Overheard at this year’s Coachella Music Festival: “I was so done with mash-ups, but then I heard Girl Talk.”
The sentiment is understandable. Ever since the mash-up’s coming-out party in 2002, the musical subgenre that cuts a song into another of a contrasting style has been nearly played out — to the extent that MTV organized a legal mash-up album of Jay-Z and Linkin Park songs.
It’s all part of a natural coming of age for mash-ups, an underground art form existing amid a commercial society. Girl Talk, a.k.a. Gregg Gillis, is the ideal ambassador/DJ/producer to revive the relevance and exuberance of the mash-up with “Night Ripper,” a 42-minute opus that samples 164 artists.
“I’m not trained on any instruments, so most of my work is guess and check, trial and error,” Gillis said from his native Pittsburgh.
He offered — deep breath — a look at the complexity of his craft.
“I’ll sit down, and I’ll cut up this Elton John piano and have it synced up to a beat,” Gillis said. “… Maybe I’ll throw in a Ciara vocal line tonight at a show. Maybe the next time I’ll try a Wu Tang vocal on it, and I’ll keep it that way for five shows. Then, no, it’s not the right thing.
“Then I try Biggie, and it’s a lockdown. It sounds great. So it’s a slow evolution. Very rarely do I hear music and think it would go well with something else. Randomly one day I was in the car with my girlfriend, and I heard Elton John’s ‘Tiny Dancer,’ and I started rapping a part over it, so I knew I wanted an MC on it. But it took a while to find out which one.”
That Gillis combines Notorious B.I.G. with Elton John is the reason he’s the hottest DJ since MSTRKRFT — and the most marketable mash-up entity since Danger Mouse’s “The Grey Album,” which combined the Beatles’ “White Album” and Jay-Z’s “The Black Album” in 2004.
Fans have responded by taking over Girl Talk shows, jumping onstage and dancing around Gillis as he concentrates on the laptop screens in front of him, never losing the beat.
“I love the pop music nerds and the people who hate rap music but can get down to the album because it’s recontextualized enough so it’s a different entity,” Gillis said.
It’s one thing to cut and paste a mash-up in the controlled atmosphere of a studio. Live, it’s a minor miracle — at least to the uninitiated. Onstage, Gillis performs with a laptop loaded with his samples and cuttings. A simple looping software allows him to position and reposition these elements, switching out a Wu Tang rhyme with a Biggie rhyme, crafting a pop symphony on the fly with only a few keystrokes.
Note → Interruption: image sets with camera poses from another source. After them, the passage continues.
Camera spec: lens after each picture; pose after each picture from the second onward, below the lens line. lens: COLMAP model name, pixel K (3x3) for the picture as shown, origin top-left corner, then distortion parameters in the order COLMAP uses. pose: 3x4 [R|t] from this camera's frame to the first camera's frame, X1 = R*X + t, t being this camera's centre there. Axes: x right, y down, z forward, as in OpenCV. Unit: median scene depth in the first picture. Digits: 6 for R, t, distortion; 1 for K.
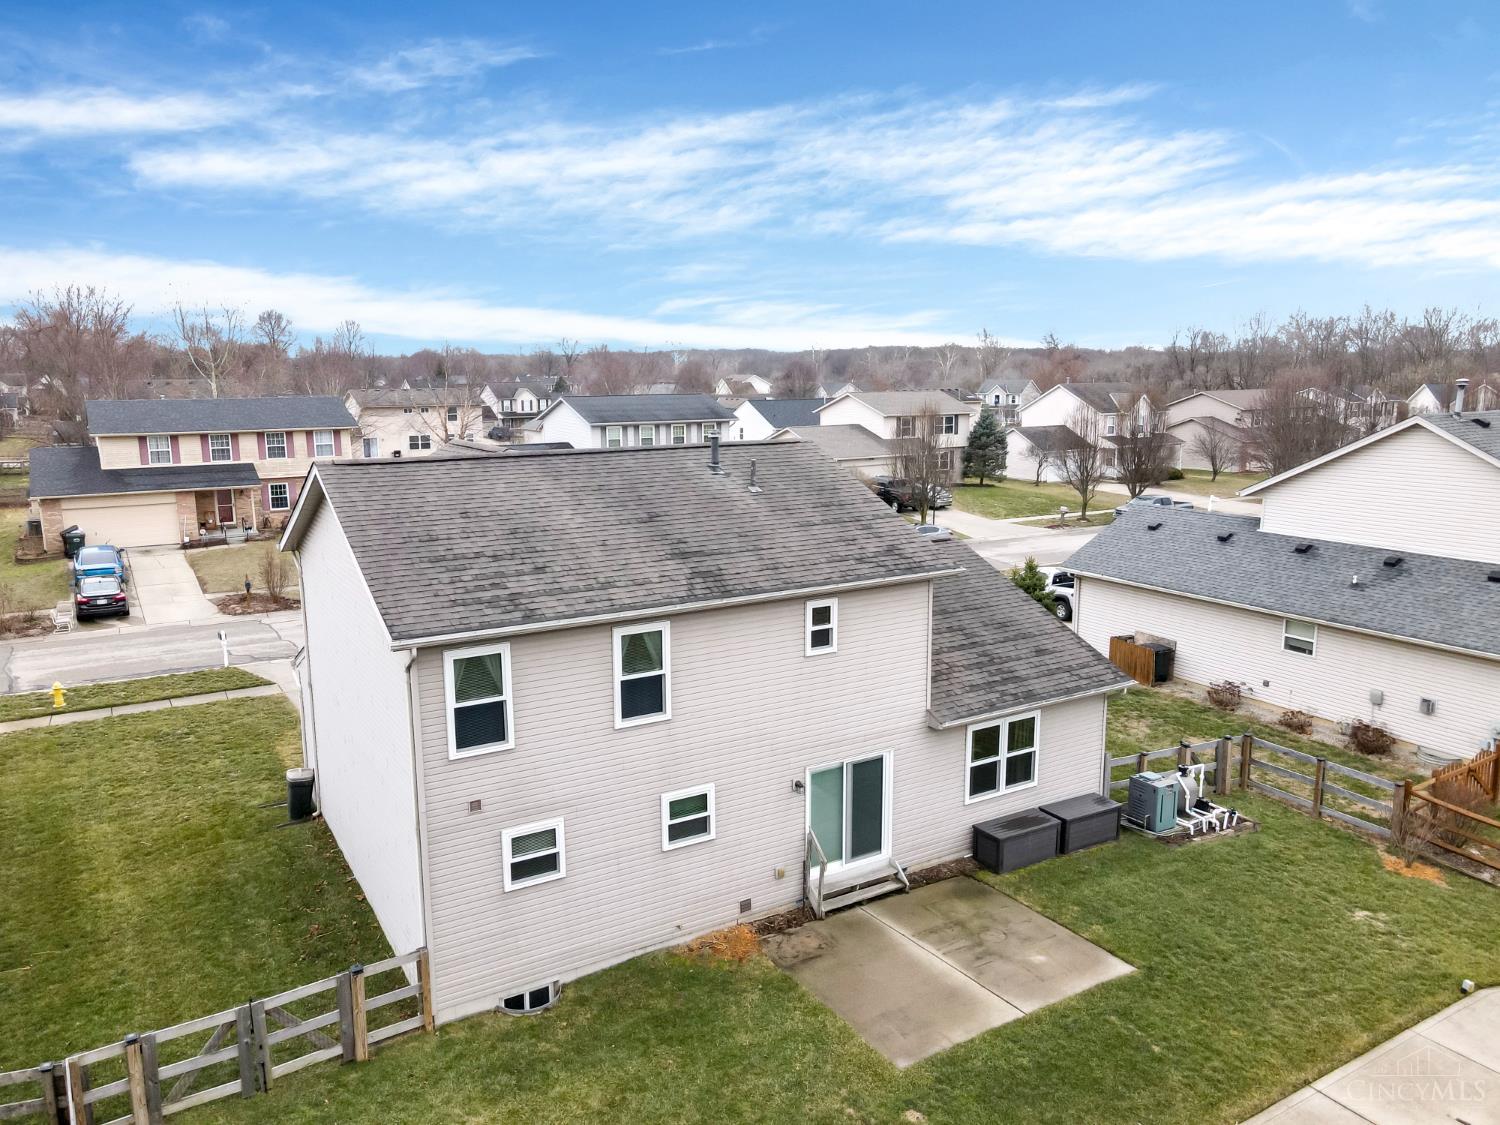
lens RADIAL K [[1097.8, 0, 748.1], [0, 1097.8, 562.0], [0, 0, 1]] dist [0.025494, -0.014241]
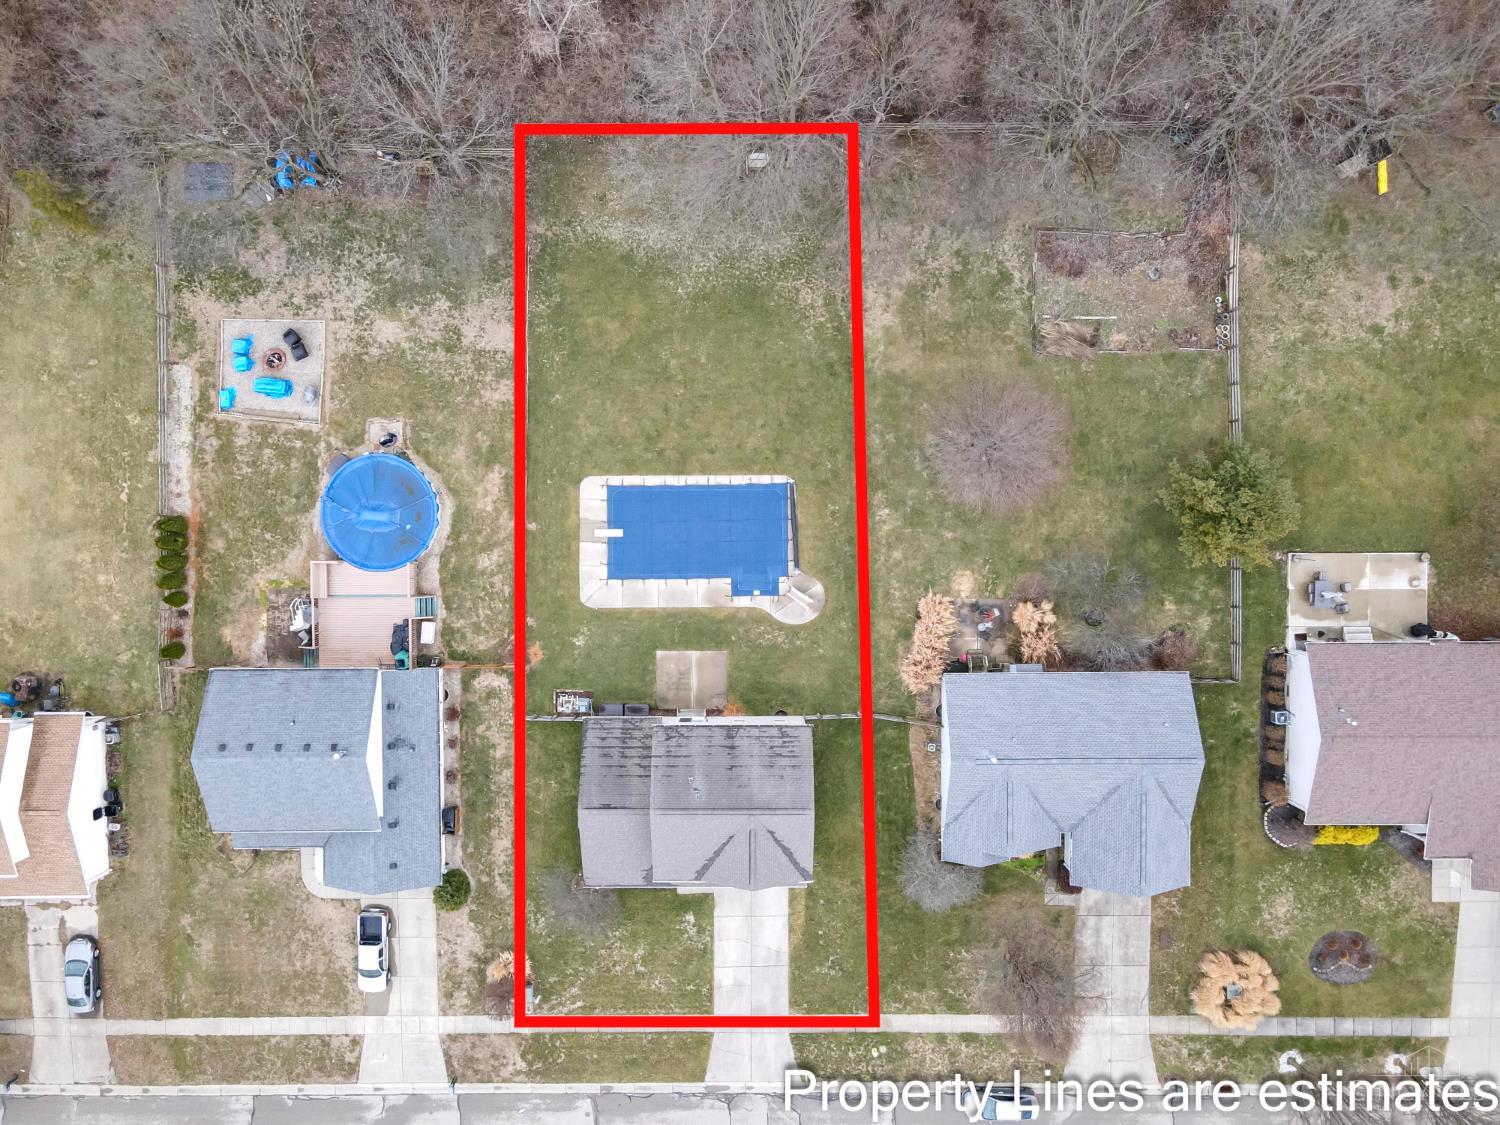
lens RADIAL K [[1097.8, 0, 745.2], [0, 1097.8, 560.6], [0, 0, 1]] dist [0.025494, -0.014241]
pose [[-0.858250, -0.513214, -0.004193, 0.206592], [0.102914, -0.180097, 0.978250, -3.008647], [-0.502807, 0.839152, 0.207385, -0.284200]]
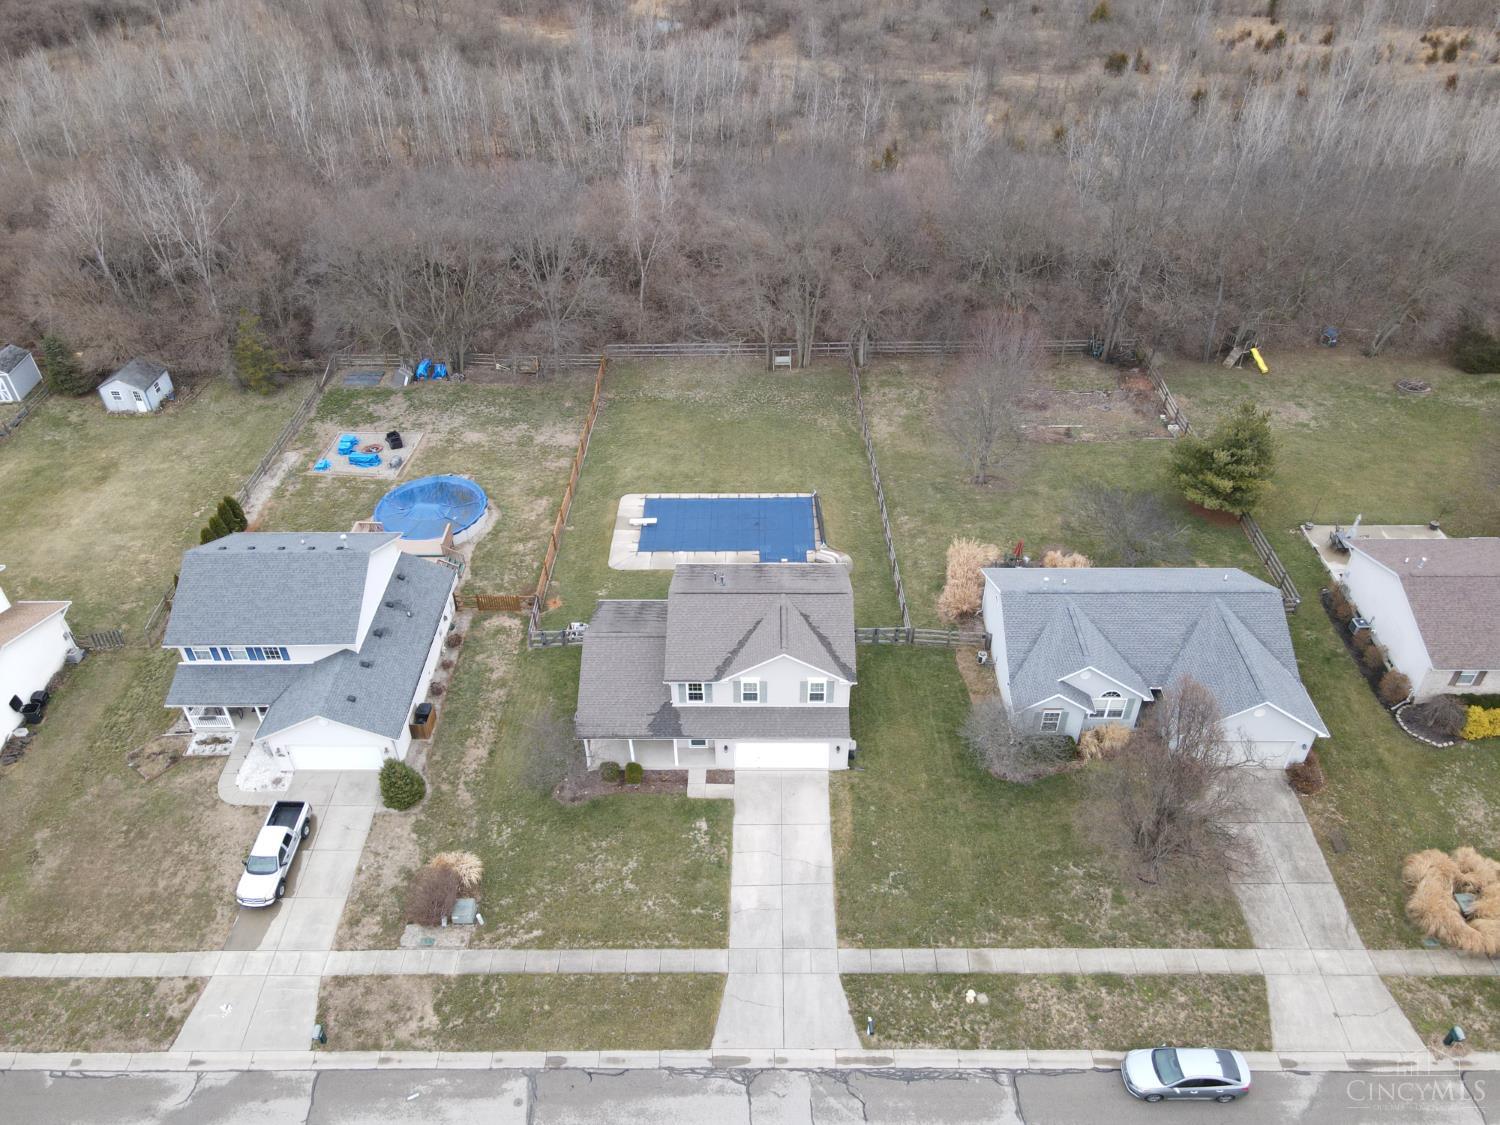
lens RADIAL K [[1097.8, 0, 745.9], [0, 1097.8, 557.2], [0, 0, 1]] dist [0.025494, -0.014241]
pose [[-0.849062, -0.314241, 0.424671, -1.259627], [0.110496, 0.680443, 0.724422, -2.173250], [-0.516608, 0.662004, -0.543017, 2.443608]]
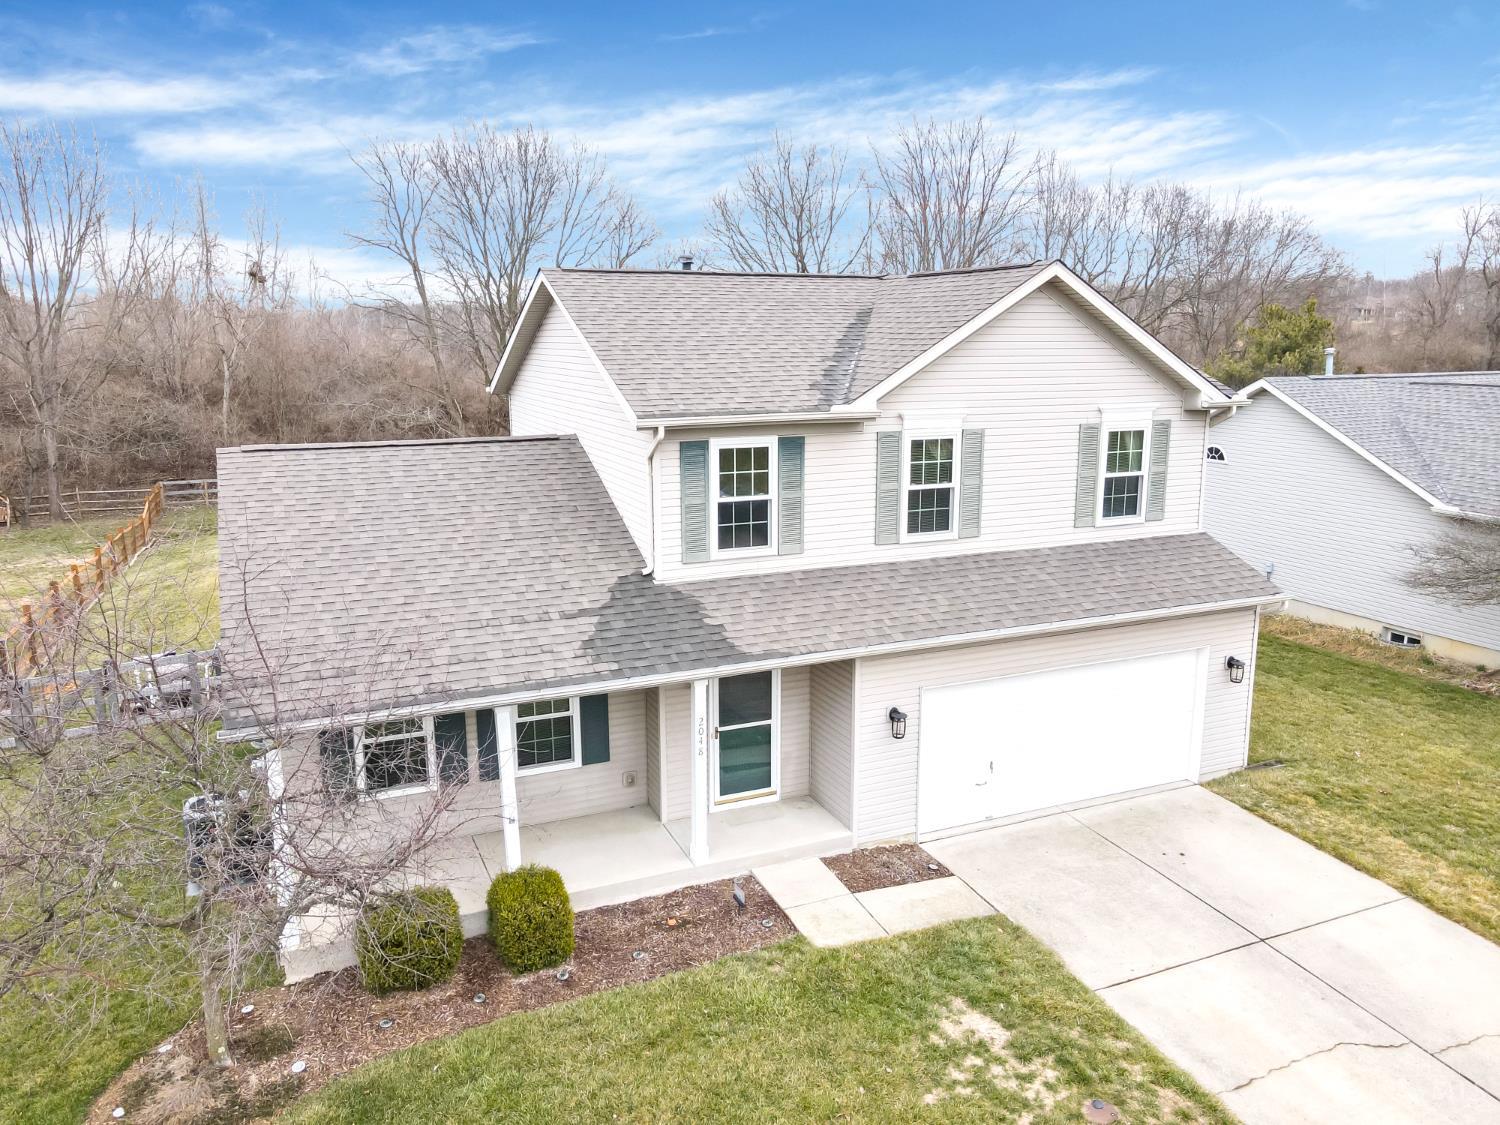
lens RADIAL K [[1097.8, 0, 746.2], [0, 1097.8, 561.4], [0, 0, 1]] dist [0.025494, -0.014241]
pose [[-0.991479, -0.013609, 0.129550, -0.200252], [0.034422, 0.931805, 0.361323, -0.212128], [-0.125633, 0.362704, -0.923397, 1.898401]]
“Nobody would pay attention to what I was doing until I mixed Wu-Tang with Jefferson Airplane and Nas with Portishead,” Danger Mouse, a.k.a. Brian Burton, told The Post in 2004. “To me, it was just another way of looking at music. Because (‘The Grey Album’) is not Jay-Z on top of the Beatles. I wanted Jay-Z with the Beatles. It was natural, what I was doing at the time musically, but it also was very tedious.”
Girl Talk is picking up where Danger Mouse left off — only this time the jams are dancier. Gillis has played in noise bands since he was 15, experimenting with glitches and tweaks of instruments. His music has steadily grown more accessible, leading to “Night Ripper.”
“I sample very sincerely, even though some people may interpret that I’m doing it as ironic or being corny,” Gillis said. “That concerns me, the ‘I’ word. This is not about irony. A lot of it has nostalgic connections, which is a lot different than being ironic.”
Many among the hipster cognoscenti have labeled Girl Talk’s mixes ironic because of the exuberance with which he selects samples from songs such as Tag Team’s “Whoop There It Is” or Phil Collins’ “Another Day in Paradise.” But his passion for those songs, and others like them, is sincere.
“I’m not poking fun at soft rock or rap,” Gillis said. “But there is some humor in the music — the ‘Tiny Dancer’-Biggie connection, it’s funny while at the same time it’s cool hearing a classic Elton John track with a classic Biggie song. But I don’t want it to seem like I’m poking a joke at the music.”